A partir disso, a narrativa assume um tom um tanto maniqueísta, que coloca em jogo contraposições entre virtude e pecado, puro e profano e outros aspectos de uma dualidade extrema, que sempre reafirmam Drácula como um ser amaldiçoado que personifica o mal. A religião se torna um tema relevante na história e se mostra tão poderosa que adota uma função bélica contra a entidade. 

Mesmo que a ideia de um ser maligno que dorme em um caixão e é capaz de sugar a vida das pessoas seja considerada fantástica, a maneira como a alternância dos pontos de vista é colocada na história acrescenta detalhes à trama que trazem um tom realista e autêntico aos acontecimentos mais absurdos. E ainda que o formato da escrita epistolar possa causar estranheza em um primeiro momento, a leitura facilmente se adapta à ausência de um narrador e consegue se tornar surpreendentemente fluida, dinâmica e envolvente.

Cena do filme Drácula de Bram Stoker de 1992. Na imagem estão o Conde Drácula interpretado por Gary Oldman, e a sua esquerda Jonathan Harker interpretado por Keanu Reeves. O vampiro tem a pele branca pálida, unhas compridas e cabelos brancos, veste uma camisa de cetim vermelha e segura um objeto pontiagudo próximo ao pescoço de Jonathan. Harker por sua vez veste uma camisa branca e um colete marrom desabotoado, tem pele branca e cabelos escuros.
Em 1992, Drácula ganhou a adaptação audiovisual “Drácula de Bram Stoker”, dirigida por Francis Coppola e estrelada por Gary Oldman (Foto: Columbia Pictures)

Os quatro homens se juntam aos recém-casados Jonathan e Mina Harker em uma busca incansável atrás dos rastros sangrentos de Drácula. Os seis somam seus escritos e tudo que presenciaram até o momento para que possam calcular e impedir os próximos passos, ou bater de asas, do vampiro. Em uma jornada incerta e enigmática, o grupo enfrenta o medo em sua forma mais pura e a minuciosidade na forma em que os sentimentos são descritos cria um cenário perfeitamente sombrio e assustador.

== TAREFAS PROPOSTAS ==
- 1) Reproduza fielmente o trecho do texto sobre Drácula de "Mesmo que a" até "dinâmica e envolvente.", inclusive.
- 2) Segundo o texto sobre Drácula, quem dirigiu a adaptação audiovisual de 1992?
- 3) Indique se cada afirmação concorda com o texto sobre Drácula, respondendo sim ou não e citando literalmente as palavras decisivas: (a) A adaptação de 1992 foi estrelada por Gary Oldman. (b) Jonathan e Mina Harker são apresentados como recém-casados. (c) A história é contada por um único narrador.

== TRECHO DA FONTE ==
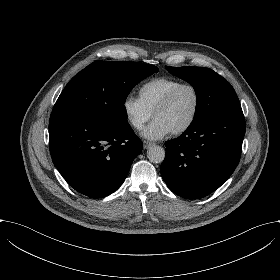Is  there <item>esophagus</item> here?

== RESPOSTAS ==
- 1)
Mesmo que a ideia de um ser maligno que dorme em um caixão e é capaz de sugar a vida das pessoas seja considerada fantástica, a maneira como a alternância dos pontos de vista é colocada na história acrescenta detalhes à trama que trazem um tom realista e autêntico aos acontecimentos mais absurdos. E ainda que o formato da escrita epistolar possa causar estranheza em um primeiro momento, a leitura facilmente se adapta à ausência de um narrador e consegue se tornar surpreendentemente fluida, dinâmica e envolvente.

- 2) Francis Coppola.

- 3)
(a) Sim: "estrelada por Gary Oldman".
(b) Sim: "recém-casados Jonathan e Mina Harker".
(c) Não: "a leitura facilmente se adapta à ausência de um narrador".